WORK TO BE COMPLETED
From the entries that follow, reproduce exactly and only the lines from the line with "(fp_line (start -2.26 1.195563) (end -1.195563" to the line with "(fp_line (start -1.195563 -2.26)", endpoints included.

*** RECORDS SUPPLIED ***

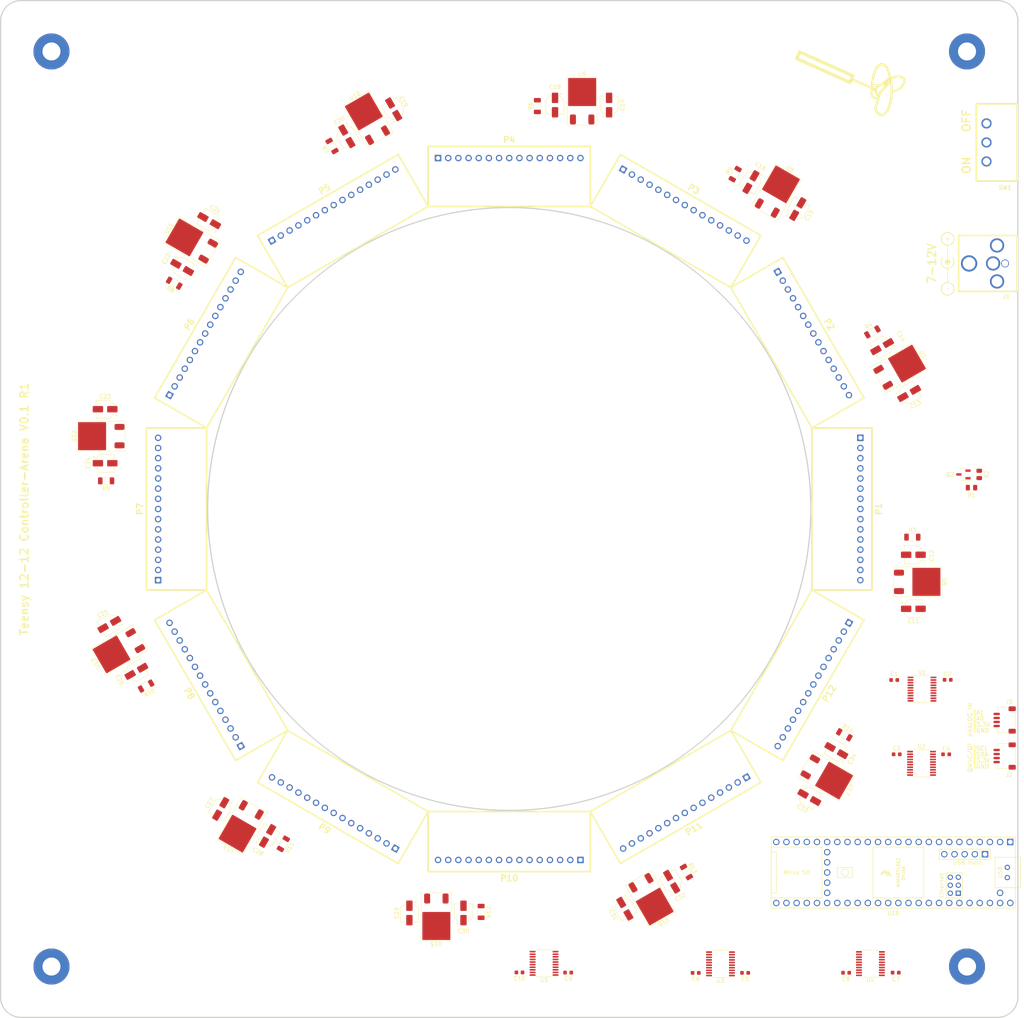
<source format=kicad_pcb>
(kicad_pcb (version 20221018) (generator pcbnew)

  (general
    (thickness 1.6)
  )

  (paper "User" 355.6 355.6)
  (layers
    (0 "F.Cu" signal)
    (1 "In1.Cu" power)
    (2 "In2.Cu" power)
    (31 "B.Cu" signal)
    (32 "B.Adhes" user "B.Adhesive")
    (33 "F.Adhes" user "F.Adhesive")
    (34 "B.Paste" user)
    (35 "F.Paste" user)
    (36 "B.SilkS" user "B.Silkscreen")
    (37 "F.SilkS" user "F.Silkscreen")
    (38 "B.Mask" user)
    (39 "F.Mask" user)
    (40 "Dwgs.User" user "User.Drawings")
    (41 "Cmts.User" user "User.Comments")
    (42 "Eco1.User" user "User.Eco1")
    (43 "Eco2.User" user "User.Eco2")
    (44 "Edge.Cuts" user)
    (45 "Margin" user)
    (46 "B.CrtYd" user "B.Courtyard")
    (47 "F.CrtYd" user "F.Courtyard")
    (49 "F.Fab" user)
  )

  (setup
    (stackup
      (layer "F.SilkS" (type "Top Silk Screen"))
      (layer "F.Paste" (type "Top Solder Paste"))
      (layer "F.Mask" (type "Top Solder Mask") (thickness 0.01))
      (layer "F.Cu" (type "copper") (thickness 0.035))
      (layer "dielectric 1" (type "prepreg") (thickness 0.1) (material "FR4") (epsilon_r 4.5) (loss_tangent 0.02))
      (layer "In1.Cu" (type "copper") (thickness 0.035))
      (layer "dielectric 2" (type "core") (thickness 1.24) (material "FR4") (epsilon_r 4.5) (loss_tangent 0.02))
      (layer "In2.Cu" (type "copper") (thickness 0.035))
      (layer "dielectric 3" (type "prepreg") (thickness 0.1) (material "FR4") (epsilon_r 4.5) (loss_tangent 0.02))
      (layer "B.Cu" (type "copper") (thickness 0.035))
      (layer "B.Mask" (type "Bottom Solder Mask") (thickness 0.01))
      (layer "B.Paste" (type "Bottom Solder Paste"))
      (layer "B.SilkS" (type "Bottom Silk Screen"))
      (copper_finish "None")
      (dielectric_constraints no)
    )
    (pad_to_mask_clearance 0)
    (pcbplotparams
      (layerselection 0x00010fc_ffffffff)
      (plot_on_all_layers_selection 0x0000000_00000000)
      (disableapertmacros false)
      (usegerberextensions true)
      (usegerberattributes true)
      (usegerberadvancedattributes true)
      (creategerberjobfile true)
      (dashed_line_dash_ratio 12.000000)
      (dashed_line_gap_ratio 3.000000)
      (svgprecision 4)
      (plotframeref false)
      (viasonmask false)
      (mode 1)
      (useauxorigin false)
      (hpglpennumber 1)
      (hpglpenspeed 20)
      (hpglpendiameter 15.000000)
      (dxfpolygonmode true)
      (dxfimperialunits true)
      (dxfusepcbnewfont true)
      (psnegative false)
      (psa4output false)
      (plotreference true)
      (plotvalue true)
      (plotinvisibletext false)
      (sketchpadsonfab false)
      (subtractmaskfromsilk true)
      (outputformat 1)
      (mirror false)
      (drillshape 0)
      (scaleselection 1)
      (outputdirectory "production/version_0p1_r1/gerber/")
    )
  )

  (net 0 "")
  (net 1 "+3.3V")
  (net 2 "+5V")
  (net 3 "VCC")
  (net 4 "Net-(SW1-A)")
  (net 5 "/Teensy/SDA")
  (net 6 "unconnected-(P1-Pad12)")
  (net 7 "unconnected-(P1-Pad13)")
  (net 8 "/Teensy/SCL")
  (net 9 "/Teensy/A0")
  (net 10 "unconnected-(P1-Pad14)")
  (net 11 "/Teensy/A1")
  (net 12 "/Panel Headers/POW.5V_HDR_1")
  (net 13 "/Level Shifters/PAN5V.SCK_1")
  (net 14 "/Level Shifters/PAN5V.SCK_0")
  (net 15 "/Level Shifters/PAN5V.MOSI_0")
  (net 16 "/Level Shifters/PAN5V.MISO_0")
  (net 17 "/Level Shifters/PAN5V.CS_00")
  (net 18 "/Level Shifters/PAN5V.CS_01")
  (net 19 "/Level Shifters/PAN5V.CS_02")
  (net 20 "/Level Shifters/PAN5V.CS_03")
  (net 21 "/Level Shifters/PAN5V.CS_04")
  (net 22 "/Level Shifters/PAN5V.EXT_INT")
  (net 23 "/Panel Headers/POW.5V_HDR_2")
  (net 24 "GND")
  (net 25 "unconnected-(P2-Pad12)")
  (net 26 "unconnected-(P2-Pad13)")
  (net 27 "unconnected-(P2-Pad14)")
  (net 28 "/Level Shifters/PAN5V.CS_05")
  (net 29 "/Level Shifters/PAN5V.CS_06")
  (net 30 "/Level Shifters/PAN5V.CS_08")
  (net 31 "/Level Shifters/PAN5V.CS_09")
  (net 32 "/Panel Headers/POW.5V_HDR_3")
  (net 33 "unconnected-(P3-Pad12)")
  (net 34 "unconnected-(P3-Pad13)")
  (net 35 "unconnected-(P3-Pad14)")
  (net 36 "unconnected-(P4-Pad12)")
  (net 37 "unconnected-(P4-Pad13)")
  (net 38 "unconnected-(P4-Pad14)")
  (net 39 "unconnected-(P5-Pad12)")
  (net 40 "unconnected-(P5-Pad13)")
  (net 41 "unconnected-(P5-Pad14)")
  (net 42 "unconnected-(P6-Pad12)")
  (net 43 "unconnected-(P6-Pad13)")
  (net 44 "unconnected-(P6-Pad14)")
  (net 45 "Net-(Q2-G)")
  (net 46 "/Level Shifters/PAN5V.CS_10")
  (net 47 "/Level Shifters/PAN5V.CS_11")
  (net 48 "/Level Shifters/PAN5V.CS_12")
  (net 49 "/Level Shifters/PAN5V.CS_13")
  (net 50 "/Level Shifters/PAN5V.CS_14")
  (net 51 "/Panel Headers/POW.5V_HDR_4")
  (net 52 "/Level Shifters/PAN5V.CS_15")
  (net 53 "/Level Shifters/PAN5V.CS_16")
  (net 54 "/Level Shifters/PAN5V.CS_17")
  (net 55 "/Level Shifters/PAN5V.CS_18")
  (net 56 "/Level Shifters/PAN5V.CS_19")
  (net 57 "/Panel Headers/POW.5V_HDR_5")
  (net 58 "/Level Shifters/PAN5V.CS_20")
  (net 59 "/Level Shifters/PAN5V.CS_21")
  (net 60 "/Level Shifters/PAN5V.CS_22")
  (net 61 "/Level Shifters/PAN5V.CS_23")
  (net 62 "/Level Shifters/PAN5V.CS_24")
  (net 63 "/Panel Headers/POW.5V_HDR_6")
  (net 64 "/Level Shifters/PAN5V.CS_25")
  (net 65 "/Level Shifters/PAN5V.CS_26")
  (net 66 "/Level Shifters/PAN5V.CS_27")
  (net 67 "/Level Shifters/PAN5V.CS_28")
  (net 68 "/Level Shifters/PAN5V.CS_29")
  (net 69 "/Panel Headers/POW.5V_HDR_7")
  (net 70 "/Level Shifters/PAN5V.MOSI_1")
  (net 71 "/Level Shifters/PAN5V.MISO_1")
  (net 72 "unconnected-(P7-Pad12)")
  (net 73 "unconnected-(P7-Pad13)")
  (net 74 "unconnected-(P7-Pad14)")
  (net 75 "/Panel Headers/POW.5V_HDR_8")
  (net 76 "unconnected-(P8-Pad12)")
  (net 77 "unconnected-(P8-Pad13)")
  (net 78 "unconnected-(P8-Pad14)")
  (net 79 "/Panel Headers/POW.5V_HDR_9")
  (net 80 "unconnected-(P9-Pad12)")
  (net 81 "unconnected-(P9-Pad13)")
  (net 82 "unconnected-(P9-Pad14)")
  (net 83 "/Panel Headers/POW.5V_HDR_10")
  (net 84 "unconnected-(P10-Pad12)")
  (net 85 "unconnected-(P10-Pad13)")
  (net 86 "unconnected-(P10-Pad14)")
  (net 87 "/Panel Headers/POW.5V_HDR_11")
  (net 88 "unconnected-(P11-Pad12)")
  (net 89 "unconnected-(P11-Pad13)")
  (net 90 "unconnected-(P11-Pad14)")
  (net 91 "/Panel Headers/POW.5V_HDR_12")
  (net 92 "unconnected-(P12-Pad12)")
  (net 93 "unconnected-(P12-Pad13)")
  (net 94 "unconnected-(P12-Pad14)")
  (net 95 "/Level Shifters/PAN5V.RESET")
  (net 96 "/Level Shifters/PAN3V.RESET")
  (net 97 "/Level Shifters/PAN3V.SCK_0")
  (net 98 "/Level Shifters/PAN3V.MOSI_0")
  (net 99 "/Level Shifters/PAN3V.MISO_0")
  (net 100 "unconnected-(U1-A5-Pad6)")
  (net 101 "/Level Shifters/PAN3V.SCK_1")
  (net 102 "/Level Shifters/PAN3V.MOSI_1")
  (net 103 "/Level Shifters/PAN3V.MISO_1")
  (net 104 "unconnected-(U1-B5-Pad15)")
  (net 105 "/Level Shifters/PAN3V.CS_00")
  (net 106 "/Level Shifters/PAN3V.CS_01")
  (net 107 "/Level Shifters/PAN3V.CS_02")
  (net 108 "/Level Shifters/PAN3V.CS_03")
  (net 109 "/Level Shifters/PAN3V.CS_04")
  (net 110 "/Level Shifters/PAN3V.CS_05")
  (net 111 "/Level Shifters/PAN3V.CS_06")
  (net 112 "/Level Shifters/PAN3V.CS_07")
  (net 113 "/Level Shifters/PAN5V.CS_07")
  (net 114 "/Level Shifters/PAN3V.CS_08")
  (net 115 "/Level Shifters/PAN3V.CS_09")
  (net 116 "/Level Shifters/PAN3V.CS_10")
  (net 117 "/Level Shifters/PAN3V.CS_11")
  (net 118 "/Level Shifters/PAN3V.CS_12")
  (net 119 "/Level Shifters/PAN3V.CS_13")
  (net 120 "/Level Shifters/PAN3V.CS_14")
  (net 121 "/Level Shifters/PAN3V.CS_15")
  (net 122 "/Level Shifters/PAN3V.CS_16")
  (net 123 "/Level Shifters/PAN3V.CS_17")
  (net 124 "/Level Shifters/PAN3V.CS_18")
  (net 125 "/Level Shifters/PAN3V.CS_19")
  (net 126 "/Level Shifters/PAN3V.CS_20")
  (net 127 "/Level Shifters/PAN3V.CS_21")
  (net 128 "/Level Shifters/PAN3V.CS_22")
  (net 129 "/Level Shifters/PAN3V.CS_23")
  (net 130 "/Level Shifters/PAN3V.CS_24")
  (net 131 "/Level Shifters/PAN3V.CS_25")
  (net 132 "/Level Shifters/PAN3V.CS_26")
  (net 133 "/Level Shifters/PAN3V.CS_27")
  (net 134 "/Level Shifters/PAN3V.CS_28")
  (net 135 "/Level Shifters/PAN3V.CS_29")
  (net 136 "unconnected-(U5-A7-Pad8)")
  (net 137 "/Level Shifters/PAN3V.EXT_INT")
  (net 138 "unconnected-(U5-B7-Pad13)")
  (net 139 "unconnected-(U18-GND-Pad59)")
  (net 140 "unconnected-(U18-GND-Pad58)")
  (net 141 "unconnected-(U18-D+-Pad57)")
  (net 142 "unconnected-(U18-D--Pad56)")
  (net 143 "unconnected-(U18-5V-Pad55)")
  (net 144 "unconnected-(U18-R+-Pad60)")
  (net 145 "unconnected-(U18-R--Pad65)")
  (net 146 "unconnected-(U18-LED-Pad61)")
  (net 147 "unconnected-(U18-GND-Pad64)")
  (net 148 "unconnected-(U18-T+-Pad63)")
  (net 149 "unconnected-(U18-T--Pad62)")
  (net 150 "unconnected-(U18-VBAT-Pad50)")
  (net 151 "unconnected-(U18-3V3-Pad51)")
  (net 152 "unconnected-(U18-GND-Pad52)")
  (net 153 "unconnected-(U18-PROGRAM-Pad53)")
  (net 154 "unconnected-(U18-ON_OFF-Pad54)")
  (net 155 "unconnected-(U18-D+-Pad67)")
  (net 156 "unconnected-(U18-D--Pad66)")
  (net 157 "/Panel Headers/RESET")

  (footprint "Capacitor_SMD:CP_Elec_4x5.4" (layer "F.Cu") (at 102.879547 105.757972 150))

  (footprint "Resistor_SMD:R_1206_3216Metric" (layer "F.Cu") (at 170.774 278.450028 90))

  (footprint "arena_custom:TO-252" (layer "F.Cu") (at 159.597 278.659028 -90))

  (footprint "Resistor_SMD:R_1206_3216Metric" (layer "F.Cu") (at 121.390291 261.452481 60))

  (footprint "Resistor_SMD:R_1206_3216Metric" (layer "F.Cu") (at 87.121518 222.040319 30))

  (footprint "Capacitor_SMD:C_0603_1608Metric" (layer "F.Cu") (at 274.545 239.08 180))

  (footprint "MountingHole:MountingHole_4.5mm_Pad" (layer "F.Cu") (at 63.5 63.5))

  (footprint "arena_custom:HEADER_TOP" (layer "F.Cu") (at 177.799999 265.474028 180))

  (footprint "Capacitor_SMD:C_0603_1608Metric" (layer "F.Cu") (at 224.355 293.684 180))

  (footprint "arena_custom:HEADER_TOP" (layer "F.Cu") (at 253.727936 221.637014 -120))

  (footprint "arena_custom:HEADER_TOP" (layer "F.Cu") (at 90.125971 177.8 90))

  (footprint "Capacitor_SMD:CP_Elec_4x5.4" (layer "F.Cu") (at 76.895971 166.37))

  (footprint "Resistor_SMD:R_1206_3216Metric" (layer "F.Cu") (at 234.209708 94.147518 -120))

  (footprint "Capacitor_SMD:CP_Elec_4x5.4" (layer "F.Cu") (at 148.937998 77.949547 120))

  (footprint "Capacitor_SMD:CP_Elec_4x5.4" (layer "F.Cu") (at 278.704028 202.73))

  (footprint "arena_custom:slide_switch" (layer "F.Cu") (at 299.5 86.233 90))

  (footprint "Package_SO:TSSOP-20_4.4x6.5mm_P0.65mm" (layer "F.Cu") (at 230.5396 291.4176 180))

  (footprint "Capacitor_SMD:CP_Elec_4x5.4" (layer "F.Cu") (at 105.757972 252.720452 -120))

  (footprint "Capacitor_SMD:C_0603_1608Metric" (layer "F.Cu") (at 261.912 293.654 180))

  (footprint "Package_SO:TSSOP-20_4.4x6.5mm_P0.65mm" (layer "F.Cu") (at 280.7409 241.3398))

  (footprint "Resistor_SMD:R_1206_3216Metric" (layer "F.Cu") (at 133.55968 87.121518 -60))

  (footprint "arena_custom:HEADER_TOP" (layer "F.Cu") (at 133.962985 253.727936 150))

  (footprint "arena_custom:TO-252" (layer "F.Cu") (at 278.659028 196.003))

  (footprint "arena_custom:HEADER_TOP" (layer "F.Cu") (at 221.637014 253.727936 -150))

  (footprint "Capacitor_SMD:CP_Elec_4x5.4" (layer "F.Cu") (at 270.900452 137.246655 -150))

  (footprint "Resistor_SMD:R_1206_3216Metric" (layer "F.Cu") (at 268.478481 133.55968 -150))

  (footprint "Capacitor_SMD:C_0603_1608Metric" (layer "F.Cu") (at 192.504 293.604))

  (footprint "arena_custom:JST_SH_SM04B-SRSS-TB_1x04-1MP_P1.00mm_Horizontal" (layer "F.Cu") (at 301.5 230.505 90))

  (footprint "Capacitor_SMD:C_0603_1608Metric" (layer "F.Cu") (at 287.274 220.472))

  (footprint "Capacitor_SMD:C_0603_1608Metric" (layer "F.Cu") (at 236.69 293.674))

  (footprint "Capacitor_SMD:CP_Elec_4x5.4" (layer "F.Cu") (at 96.129547 117.449315 -30))

  (footprint "Resistor_SMD:R_1206_3216Metric" (layer "F.Cu") (at 222.040319 268.478481 120))

  (footprint "Capacitor_SMD:C_0603_1608Metric" (layer "F.Cu") (at 180.354 293.564 180))

  (footprint "Capacitor_SMD:CP_Elec_4x5.4" (layer "F.Cu") (at 238.150684 96.129547 -120))

  (footprint "Capacitor_SMD:CP_Elec_4x5.4" (layer "F.Cu") (at 84.699547 218.353344 30))

  (footprint "arena_custom:TO-252" (layer "F.Cu") (at 212.465254 274.247981 -60))

  (footprint "arena_custom:TO-252" (layer "F.Cu") (at 76.940971 159.597 180))

  (footprint "arena_custom:TO-252" (layer "F.Cu") (at 243.993774 99.555018 60))

  (footprint "MountingHole:MountingHole_4.5mm_Pad" (layer "F.Cu") (at 292.1 292.1))

  (footprint "Package_SO:TSSOP-20_4.4x6.5mm_P0.65mm" (layer "F.Cu") (at 280.8555 222.799))

  (footprint "Package_TO_SOT_SMD:SOT-23-3" (layer "F.Cu") (at 291.2055 169.164 180))

  (footprint "MountingHole:MountingHole_4.5mm_Pad" (layer "F.Cu") (at 63.5 292.1))

  (footprint "Capacitor_SMD:CP_Elec_4x5.4" (layer "F.Cu")
    (tstamp 740d384e-992e-41bf-9126-078776f6d780)
    (at 152.87 278.704028 -90)
    (descr "SMD capacitor, aluminum electrolytic, Panasonic A5 / Nichicon, 4.0x5.4mm")
    (tags "capacitor electrolytic")
    (property "Sheetfile" "power.kicad_sch")
    (property "Sheetname" "Power & Voltage Regulators")
    (property "ki_description" "Polarized capacitor, small symbol")
    (property "ki_keywords" "cap capacitor")
    (path "/17861c68-32c3-4000-8a50-4f303c28fa47/4a8fb594-38f5-418f-9858-a72280207c26")
    (attr smd)
    (fp_text reference "C29" (at 0.035572 3.1624 90) (layer "F.SilkS")
        (effects (font (size 1 1) (thickness 0.15)))
      (tstamp b43be06c-877a-4bcd-b5f2-3319a763a186)
    )
    (fp_text value "10uF" (at 0 3.2 -90) (layer "F.Fab")
        (effects (font (size 1 1) (thickness 0.15)))
      (tstamp 77b8e88b-72df-4adb-9341-80c2ed4b3f5d)
    )
    (fp_text user "${REFERENCE}" (at 0 0 -90) (layer "F.Fab")
        (effects (font (size 0.8 0.8) (thickness 0.12)))
      (tstamp 20777d08-b928-4855-b0f6-bbd96ab252f2)
    )
    (fp_line (start -3 -1.56) (end -2.5 -1.56)
      (stroke (width 0.12) (type solid)) (layer "F.SilkS") (tstamp d07947fc-65da-4f63-b092-9aeb8e532e97))
    (fp_line (start -2.75 -1.81) (end -2.75 -1.31)
      (stroke (width 0.12) (type solid)) (layer "F.SilkS") (tstamp 9590082f-0238-48cc-9570-e88e4282d8a2))
    (fp_line (start -2.26 -1.195563) (end -2.26 -1.06)
      (stroke (width 0.12) (type solid)) (layer "F.SilkS") (tstamp 3347af58-e831-4a5c-9058-8b1ff9b09fbe))
    (fp_line (start -2.26 -1.195563) (end -1.195563 -2.26)
      (stroke (width 0.12) (type solid)) (layer "F.SilkS") (tstamp 3cb533bf-2a4f-4694-9cb7-6be4a84b18f5))
    (fp_line (start -2.26 1.195563) (end -2.26 1.06)
      (stroke (width 0.12) (type solid)) (layer "F.SilkS") (tstamp 25e4aa05-fc41-46c3-a12e-f5b11fe86b13))
    (fp_line (start -2.26 1.195563) (end -1.195563 2.26)
      (stroke (width 0.12) (type solid)) (layer "F.SilkS") (tstamp cb1de4f9-4334-4705-8a4e-ef5f9df9fa2e))
    (fp_line (start -1.195563 -2.26) (end 2.26 -2.26)
      (stroke (width 0.12) (type solid)) (layer "F.SilkS") (tstamp df020db4-3cbb-4323-9388-033e5288f693))
    (fp_line (start -1.195563 2.26) (end 2.26 2.26)
      (stroke (width 0.12) (type solid)) (layer "F.SilkS") (tstamp 573624d4-50b4-49e2-82c4-1e5957ea7162))
    (fp_line (start 2.26 -2.26) (end 2.26 -1.06)
      (stroke (width 0.12) (type solid)) (layer "F.SilkS") (tstamp b5277623-9b5e-44fd-9087-772e48c61bd3))
    (fp_line (start 2.26 2.26) (end 2.26 1.06)
      (stroke (width 0.12) (type solid)) (layer "F.SilkS") (tstamp a4d86c24-7bce-4a29-a735-4bcfb86e3cad))
    (fp_line (start -3.35 -1.05) (end -3.35 1.05)
      (stroke (width 0.05) (type solid)) (layer "F.CrtYd") (tstamp 1983b1b1-5e9d-48f7-bd29-dd12b6910744))
    (fp_line (start -3.35 1.05) (end -2.4 1.05)
      (stroke (width 0.05) (type solid)) (layer "F.CrtYd") (tstamp b6c807fc-bbd0-48f1-9274-3df8927dc48c))
    (fp_line (start -2.4 -1.25) (end -2.4 -1.05)
      (stroke (width 0.05) (type solid)) (layer "F.CrtYd") (tstamp 80ab9731-6d5b-4dd7-8ab9-9dca858f3b8a))
    (fp_line (start -2.4 -1.25) (end -1.25 -2.4)
      (stroke (width 0.05) (type solid)) (layer "F.CrtYd") (tstamp 45da7234-4a07-4a06-bdc7-183f072e072f))
    (fp_line (start -2.4 -1.05) (end -3.35 -1.05)
      (stroke (width 0.05) (type solid)) (layer "F.CrtYd") (tstamp 563d3b48-1d7b-4101-9a22-0062bceaa364))
    (fp_line (start -2.4 1.05) (end -2.4 1.25)
      (stroke (width 0.05) (type solid)) (lay
... [376788 chars truncated]
</source>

*** End of RECORDS SUPPLIED ***

EXERCISE ANSWER
    (fp_line (start -2.26 1.195563) (end -1.195563 2.26)
      (stroke (width 0.12) (type solid)) (layer "F.SilkS") (tstamp cb1de4f9-4334-4705-8a4e-ef5f9df9fa2e))
    (fp_line (start -1.195563 -2.26) (end 2.26 -2.26)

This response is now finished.